Earth System Processes - Global Meeting (June 24-28, 2001)

Paper No. 0
Presentation Time: 2:30 PM

ASSIMILATION FOR FORECASTING OF THE WEATHER AND THE NATURAL ENVIRONMENT


LORENC, Andrew C., Met Office, London Road, Bracknell, RG12 2SZ, England, aclorenc@meto.gov.uk

Operational Numerical Weather Prediction (NWP) uses large complex models, physically based on the equations of fluid dynamics, and the representation of atmospheric processes. Given complete and accurate initial conditions, they are capable of forecasting details of the atmospheric flow, temperature and humidity for several days ahead. In practice most errors in forecasts are due to inaccuracies in the initial conditions; the atmosphere is a chaotic system in which some small errors grow rapidly. The process of data assimilation has been developed to obtain the best possible representation at any time, from incomplete observations distributed over time. Global NWP models, and an operational global observing system, have existed for over 30 years. Recently, with increasing computer power, we have been able to apply data assimilation theory with fewer approximations, leading to significant improvements in forecasts.

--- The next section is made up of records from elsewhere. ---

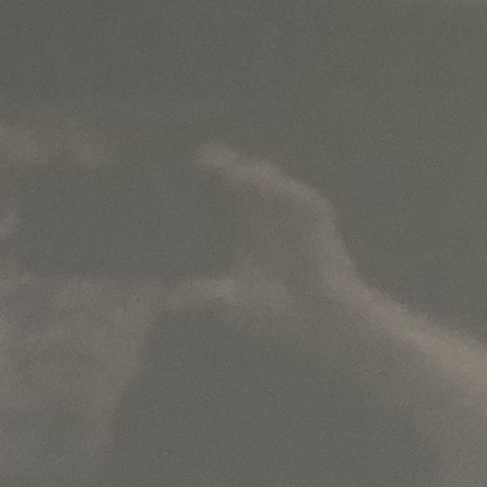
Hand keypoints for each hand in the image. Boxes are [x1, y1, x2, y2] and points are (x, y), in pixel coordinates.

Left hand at [170, 147, 369, 348]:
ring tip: (234, 171)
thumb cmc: (279, 313)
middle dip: (232, 165)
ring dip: (257, 176)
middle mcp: (273, 213)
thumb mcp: (232, 304)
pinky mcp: (320, 223)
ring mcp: (298, 215)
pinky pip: (304, 199)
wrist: (320, 327)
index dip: (216, 172)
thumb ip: (203, 295)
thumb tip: (165, 301)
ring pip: (277, 183)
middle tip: (209, 158)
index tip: (195, 162)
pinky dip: (287, 192)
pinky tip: (270, 187)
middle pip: (252, 177)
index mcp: (251, 224)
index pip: (232, 189)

Many other aspects of the natural environment are strongly dependent on the weather. So a global assimilation and NWP system is an important component in systems for forecasting these. The Met Office runs models for forecasting regional high-resolution weather, site-specific weather, the state of the land surface, the stratosphere, the oceans, waves, storm surges, seasonal climate, and the dispersion of nuclear and other pollution. These models are driven by the global assimilation and forecasts, which are run every 6 hours. Most assimilate the observations that are available for their particular environmental variables (e.g. the ocean), but this is not essential - often knowledge of the topography and atmospheric forcing is sufficient for a good representation and forecast (e.g. of soil moisture). Some can feed back boundary conditions into the atmospheric model. The whole is developing into a complex modelling system for representing and forecasting most of the natural environment, run operationally on one of the largest computer systems in the world.